Passing object pointer as first argument for a member function: is it standard?

Question

The following program compiles with both gcc and clang, but is this actually standard C++11 or do both compilers choose to support it for convenience?

struct Foo {
    int i;

    void bar() { std::cout << i << std::endl; }
};

int main() {
    std::function<void(Foo*)> method = &Foo::bar;

    Foo myFoo{4};
    method(&myFoo); // prints 4
}

This is certainly convenient, but I don't understand how/why it works.

Answer 1

Yes, that is standard. [func.wrap.func.inv] specifies that the operator()(ArgTypes&&... args)
of std::function calls

INVOKE (f, std::forward<ArgTypes>(args)..., R) (20.8.2), where f is the target object (20.8.1) of *this.

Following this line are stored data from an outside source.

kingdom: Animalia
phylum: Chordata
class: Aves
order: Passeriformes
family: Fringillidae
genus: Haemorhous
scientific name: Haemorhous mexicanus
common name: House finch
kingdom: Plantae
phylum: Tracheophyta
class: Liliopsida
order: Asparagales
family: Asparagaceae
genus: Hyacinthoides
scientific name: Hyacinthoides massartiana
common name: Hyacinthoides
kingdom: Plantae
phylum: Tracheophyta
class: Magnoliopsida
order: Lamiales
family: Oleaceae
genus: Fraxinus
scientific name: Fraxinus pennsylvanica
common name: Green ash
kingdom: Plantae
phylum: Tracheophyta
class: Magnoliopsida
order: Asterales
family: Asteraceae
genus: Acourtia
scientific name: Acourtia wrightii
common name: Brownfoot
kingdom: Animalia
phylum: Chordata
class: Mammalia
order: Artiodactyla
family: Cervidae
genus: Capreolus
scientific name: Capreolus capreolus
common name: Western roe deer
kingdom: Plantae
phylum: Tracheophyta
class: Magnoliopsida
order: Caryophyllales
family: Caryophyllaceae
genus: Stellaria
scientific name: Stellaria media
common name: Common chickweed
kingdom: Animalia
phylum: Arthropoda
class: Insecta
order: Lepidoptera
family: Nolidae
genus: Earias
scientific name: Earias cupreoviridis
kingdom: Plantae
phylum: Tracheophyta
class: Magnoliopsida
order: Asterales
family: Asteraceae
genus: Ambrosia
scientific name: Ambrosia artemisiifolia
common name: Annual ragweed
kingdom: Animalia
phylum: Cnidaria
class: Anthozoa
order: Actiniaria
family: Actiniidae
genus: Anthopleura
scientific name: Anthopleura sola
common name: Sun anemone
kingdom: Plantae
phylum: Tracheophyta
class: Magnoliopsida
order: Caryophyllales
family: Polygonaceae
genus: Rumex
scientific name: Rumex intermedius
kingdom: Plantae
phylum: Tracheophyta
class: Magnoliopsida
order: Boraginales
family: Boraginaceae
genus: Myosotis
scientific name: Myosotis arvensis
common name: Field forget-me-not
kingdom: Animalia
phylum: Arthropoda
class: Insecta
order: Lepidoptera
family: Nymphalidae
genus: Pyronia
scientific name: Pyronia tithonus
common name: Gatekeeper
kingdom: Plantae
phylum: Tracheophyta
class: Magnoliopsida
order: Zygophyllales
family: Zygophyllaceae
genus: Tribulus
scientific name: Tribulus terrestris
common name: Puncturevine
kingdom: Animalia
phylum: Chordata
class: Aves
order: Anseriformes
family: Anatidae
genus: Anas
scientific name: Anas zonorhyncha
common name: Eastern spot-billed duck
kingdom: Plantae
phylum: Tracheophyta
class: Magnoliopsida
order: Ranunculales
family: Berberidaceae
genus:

_{(Where R is the specified return type.)}

[func.require] defines INVOKE:

Define INVOKE (f, t1, t2, ..., tN) as follows:

• (t1.*f)(t2, ..., tN) when f is a pointer to a member function of a class T and t1 is an object of type T or a reference to an object of type T or a reference to an object of a type derived from T;

• ((*t1).*f)(t2, ..., tN) when f is a pointer to a member function of a class T and t1 is not one of the types described in the previous item;

• […]

Note that the trailing R in the call is used for the conversion to R (the return type of the function):

Define INVOKE (f, t1, t2, ..., tN, R) as INVOKE (f, t1, t2, ..., tN) implicitly converted to R.

The first and only argument you give is the pointer to the Foo-object. The call to method thus results in the call (void)((*t1).*f)() which is, when written with your given values, equivalent to
((*(&myFoo)).&Foo::bar)(), which is equivalent to myFoo.bar().